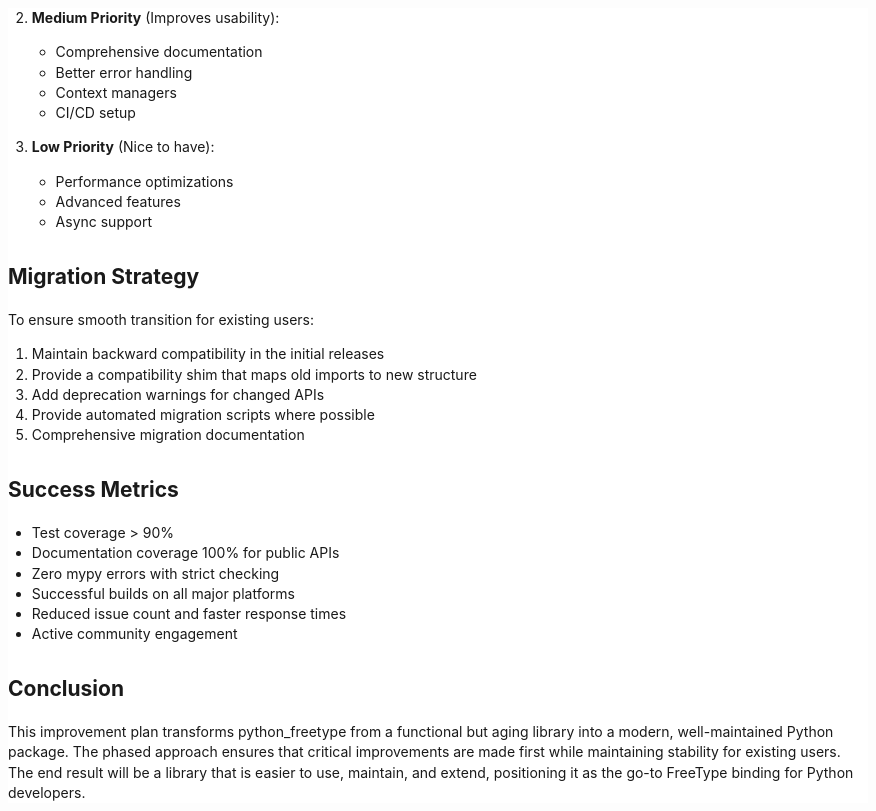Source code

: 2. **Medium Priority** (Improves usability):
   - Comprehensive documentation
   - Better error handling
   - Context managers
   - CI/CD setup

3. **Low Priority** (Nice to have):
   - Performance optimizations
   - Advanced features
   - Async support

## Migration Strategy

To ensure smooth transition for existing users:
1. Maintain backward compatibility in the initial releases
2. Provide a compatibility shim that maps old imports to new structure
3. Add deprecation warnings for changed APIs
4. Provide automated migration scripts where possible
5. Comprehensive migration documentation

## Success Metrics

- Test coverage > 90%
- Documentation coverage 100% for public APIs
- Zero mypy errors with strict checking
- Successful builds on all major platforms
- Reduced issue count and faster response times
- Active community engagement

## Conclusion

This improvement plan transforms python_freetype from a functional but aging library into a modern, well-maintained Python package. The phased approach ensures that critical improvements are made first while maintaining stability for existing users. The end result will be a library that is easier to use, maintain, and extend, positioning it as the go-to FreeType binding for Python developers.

☆ ☆ ☆

- [Work order] Find the lines above that contain the word "coverage" and collect them.

- [Answer box]
- Test coverage > 90%
- Documentation coverage 100% for public APIs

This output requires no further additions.